Yeah, I know, I haven’t posted since Christmas. So sue me…

My average day pretty much consists of waking up at the crack of noon, showering, grabbing a bite and a cup of joe, walking all the way to work (which is about ten steps from my bedroom), going through all the junk-mail in my spam folder, noodling around on my guitar for a few minutes, and then hitting the drawing board (or computer, depending on what the job entails). By the time I end my day, I’ve worn out my interest at being either in front of a drawing board or computer, so attending to the blog drops to the bottom of my to-do list.


Of course, I do try to take some time off on occasion, and last year we managed to set aside enough shekels to purchase annual passes to Disneyland, which, for our family of six, is equivalent to the cost of purchasing a small island. Thus far, we’ve availed ourselves of those passes and attended almost every week. The wife and kids enjoy going because, well, it’s Disneyland. I like going because I find it to be a source of artistic inspiration. My professional work is something I rarely find personally exciting, though on occasion I do get to do something that interests me (my work with Ayars Animation was really great fun, which I miss). So while I have very little time for personal projects, being at Disneyland helps me remain encouraged to keep pursuing my own ideas. So that’s where I’m off to…

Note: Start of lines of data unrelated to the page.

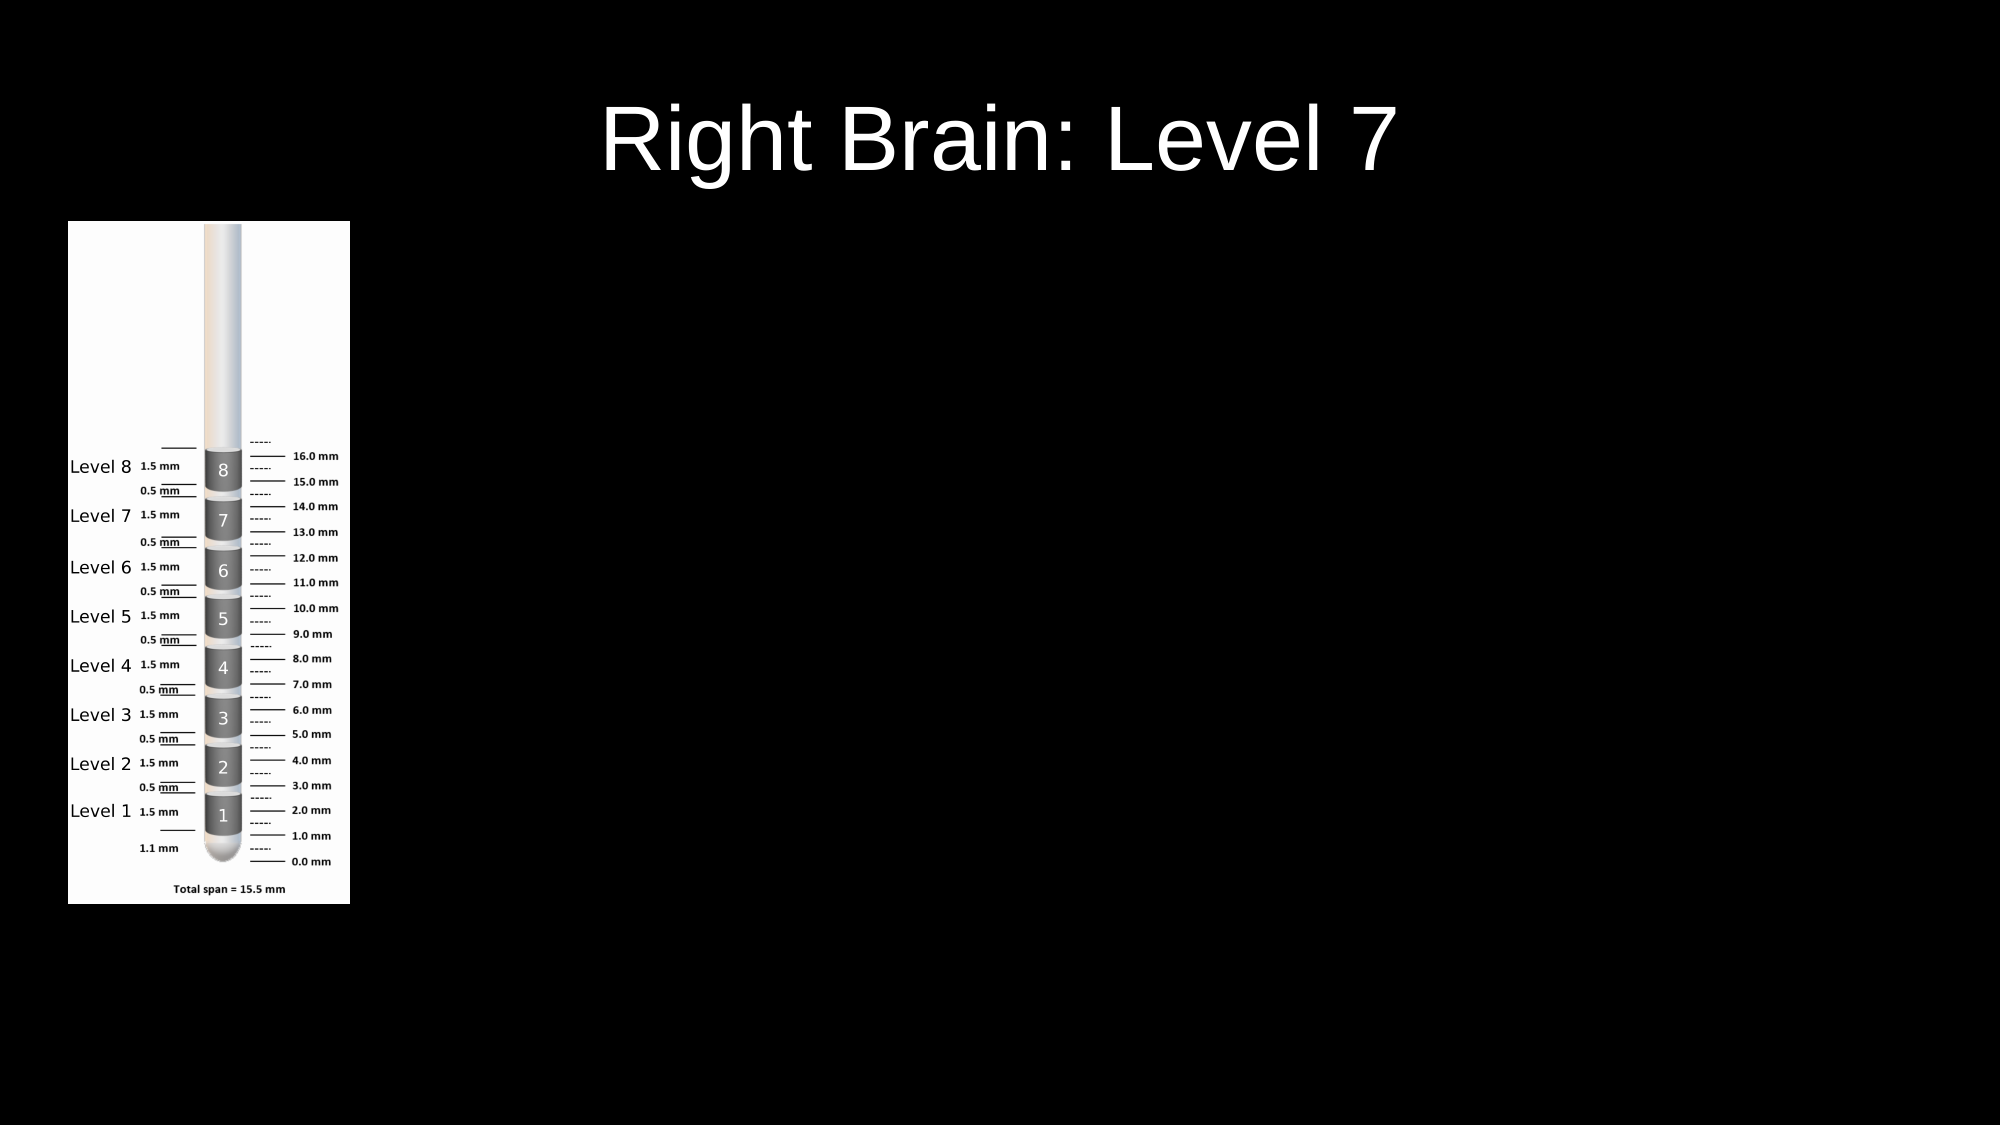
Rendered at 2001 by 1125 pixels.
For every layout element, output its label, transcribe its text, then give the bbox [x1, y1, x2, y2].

picture [68, 221, 350, 904]
title Right Brain: Level 7 [99, 44, 1900, 233]
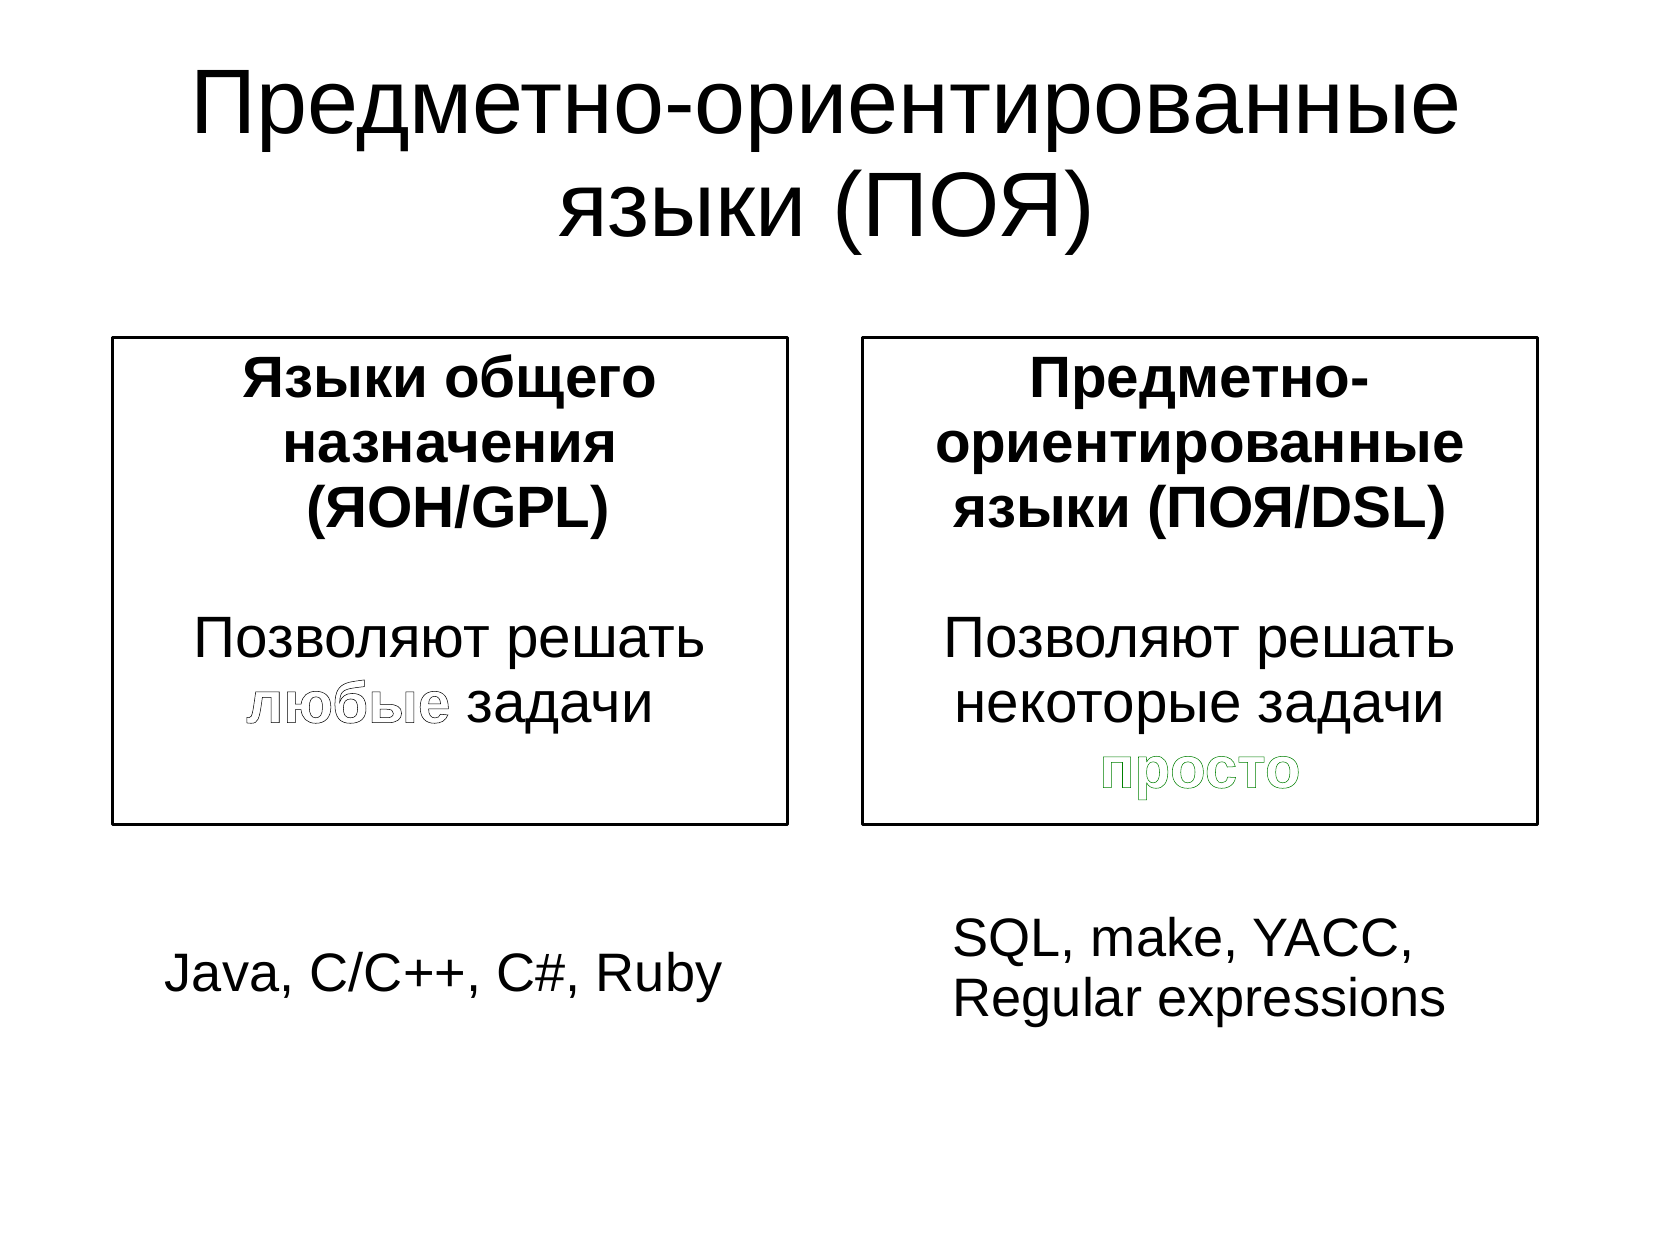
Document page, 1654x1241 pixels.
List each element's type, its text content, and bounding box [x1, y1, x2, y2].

Any of you sunny So Cal folk want to meet up and race me at Autopia?

Pooh & Friends Christmas

Since the Christmas season is getting an early start anyway, I figure I may as well share some of the Christmas (and non-Christmas) stuff I did for the giftware industry.

The following are a few designs I did for Disney’s Pooh & Friends giftware line (which included figurines, Christmas ornaments, water-balls, etc.). I had done the illustration for our marketing material. The figurines were porcelain, I think, so they had to be designed rather simply to keep the costs down. Porcelain wasn’t as forgiving as resin when it came to designing, and the product material often determined how complicated we could get with our designs. We often had to scratch designs because they were too detailed for the material used in manufacturing. Having our hands tied by the production process could really stifle our ability to be creative as designers. And it’s not that things can’t be highly complicated when manufactured in porcelain; it’s just that using porcelain would require multiple molds if things got too complicated, which raised the costs significantly, and we had certain price-points we needed to hit, so costs were always a factor to consider when designing. After all, these were not sold at Lladró prices, even if they were considered collectibles.


Incidentally, I designed these while working at Cast Art Industries’ in-house studio in Corona, California. Most of the stuff we produced were our own brands, which we also licensed out to other companies. The Pooh & Friends line was one of the very few licensed brands we produced for another company (in this case, obviously Disney).